The High Street retail world may be reeling under a variety of pressures, particularly from ecommerce, but there has been a boom in new warehousing as mega sheds take shape to fulfil the consumers’ online shopping needs. This is a reflection of what the Internet of Things (IoT) has wrought, which sees the disintermediation of traditional supply chain players like retailers and wholesalers, who are left with too much invested in costly real estate assets like shops, and about which this writer commented would happen over 30 years ago. The brave new world means the warehouse is now the lynchpin that will decide the victors from the vanquished.
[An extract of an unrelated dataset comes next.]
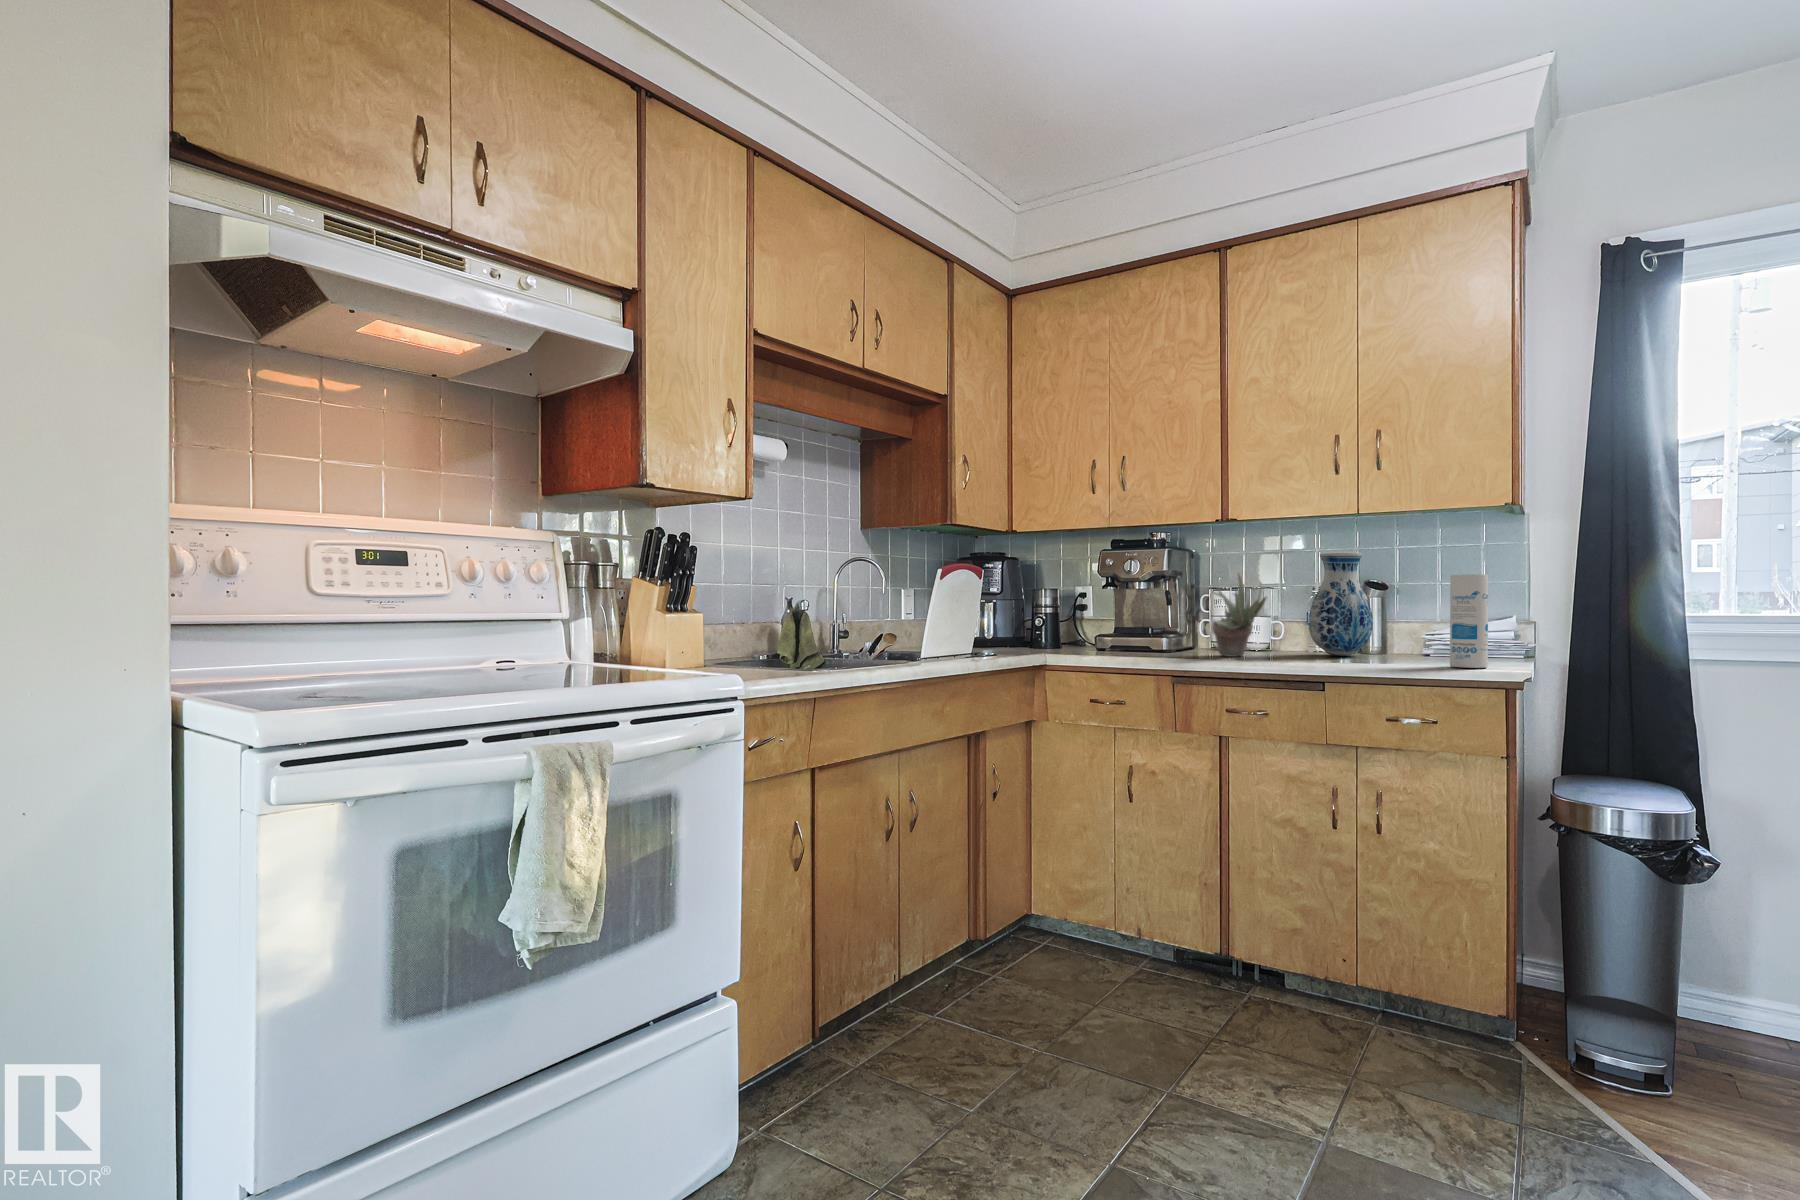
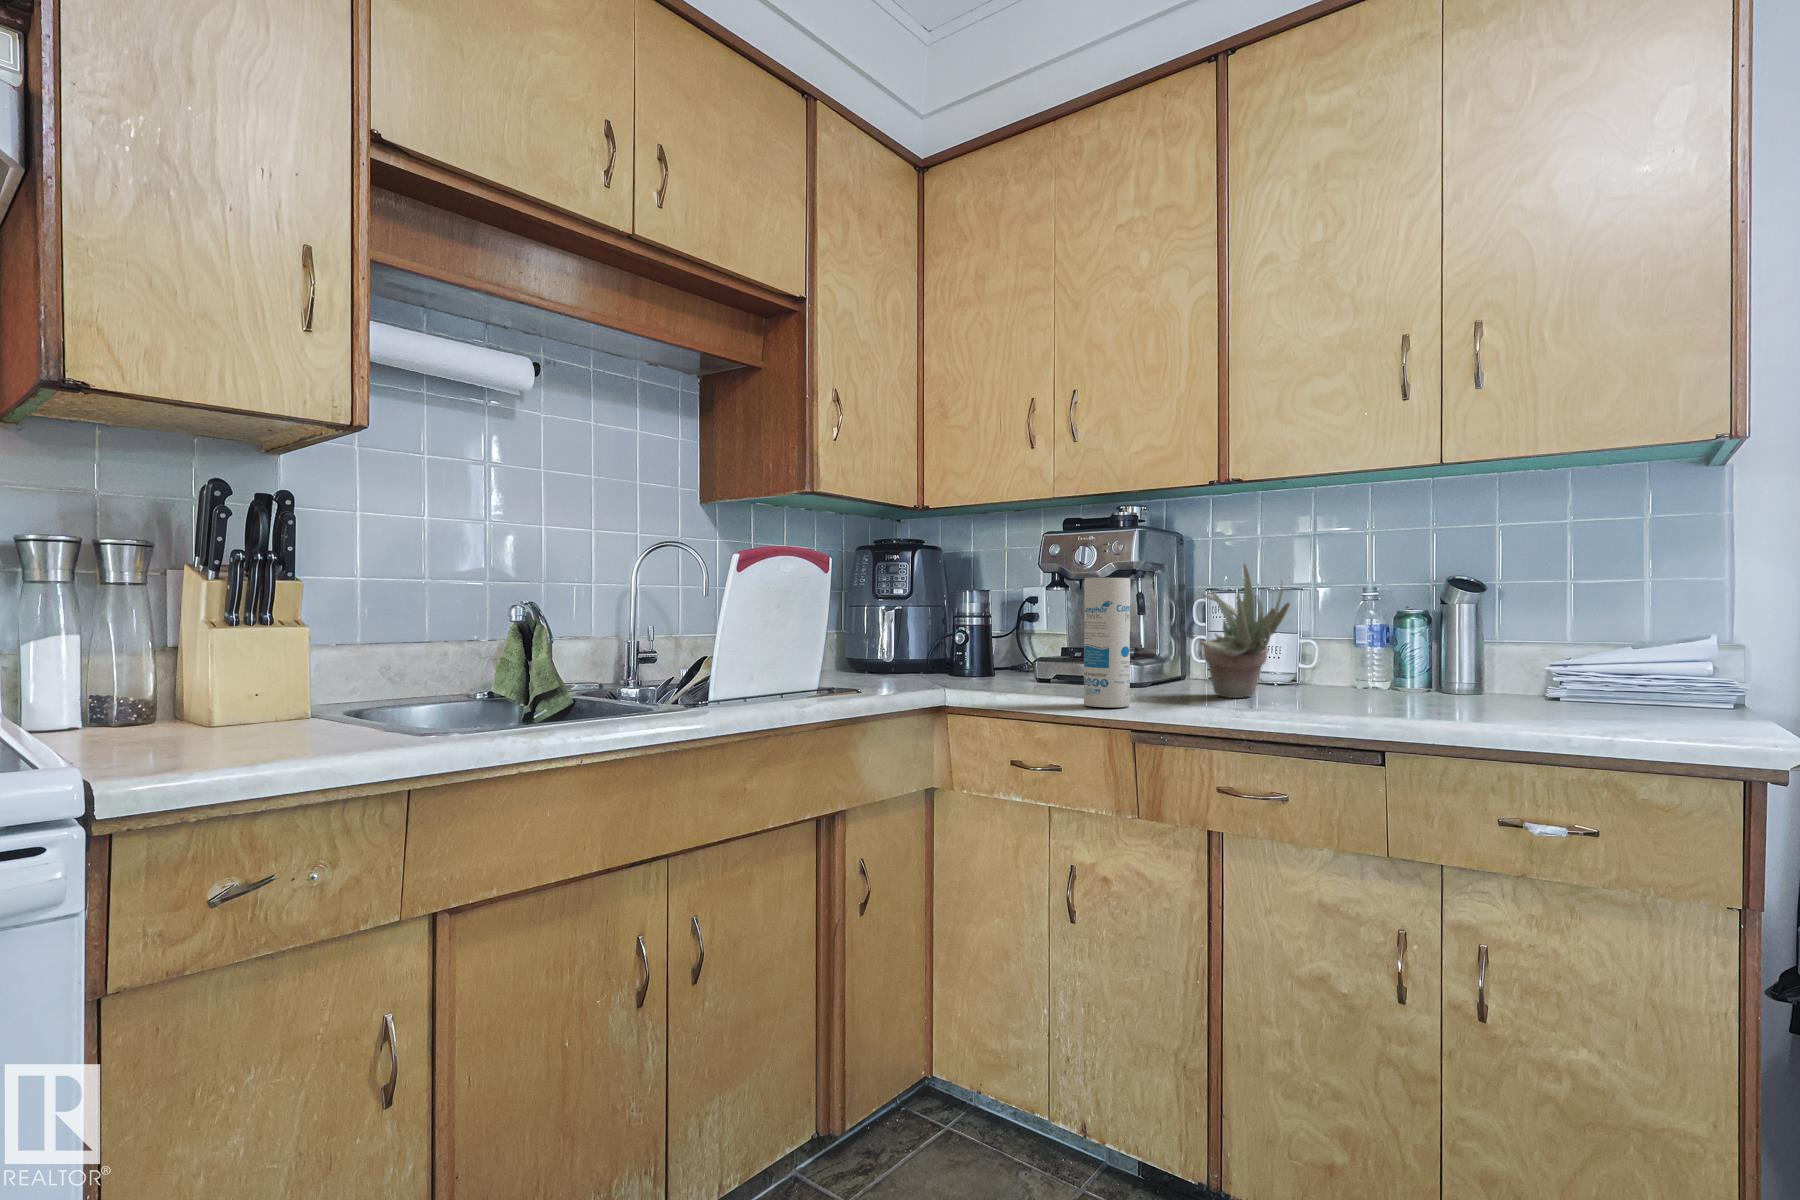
vase: present [1309,552,1373,656] -> none [1359,530,1466,699]
canister: present [1450,574,1488,668] -> present [1084,578,1130,707]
This shows the vital importance of stock levels and their turnover rates, because as one former Toyota Vice President pithily commented: “Warehouses put money to sleep.” The key exercise for many warehouses, therefore, will be an optimal design that balances capacity and operational efficiency. Seeking this Holy Grail can be a fiendishly complex task, so no matter what size your business why not consider engaging logistics consultants with a good track record? Or alternatively offload the warehouse function to a 3PL with the right kind of experience in your products field, because as logistics specialists they have the right kind of experience, leaving you to concentrate on your core functions of production and marketing. Their experience has been known to lower their clients’ logistics’ costs through efficiency gains.

If thinking of going down the consultancy route there are a number of questions to ask. What is their implementation experience? Investigate the consultant’s methodologies to see if they are proven to deliver robust, evidence-based recommendations. Quiz them on their knowledge of MHE suppliers’ offerings, particularly important if there is to be any significant level of automation planned. Ensure that they are not tied in any way to such equipment suppliers. Be wary of yes persons and try to establish a trust-based relationship so that the consultant is honest about the value of the project, because its overall cost will weigh heavily on the board’s approval decision. Are they independent of software companies and 3PL providers. If feasible, try to visit other companies who have chosen the consultancy route to see how their consultants performed. A good consultant will recognise the issues that add risk to projects and work with the client to minimise these even before they are engaged. E-commerce warehouses are a breed apart in that they need more careful optimisation beyond that needed for fulfilment of traditional, order delivery profiles. This is because mainly single item orders are being placed 24/7 within tight delivery constraints to customers, i.e. 24 hours or sameday delivery. Difficulty is added when special promotions lead to huge, sudden demand increase. In this situation one would expect to see much higher investment in automation, like fast sortation conveyors and various goods-toperson order picking systems. It requires careful synchronisation of warehouse operations and sales order processes to ensure orders can be shipped on time and in full.

Size, they say, matters but in warehouses that does not mean oversized, though it would be prudent to have some undeveloped land handy in case business growth rockets. Getting the overall size right can be helped with stockforecasting programs that allow total stocks to be trimmed by up to one third without harming customer service levels.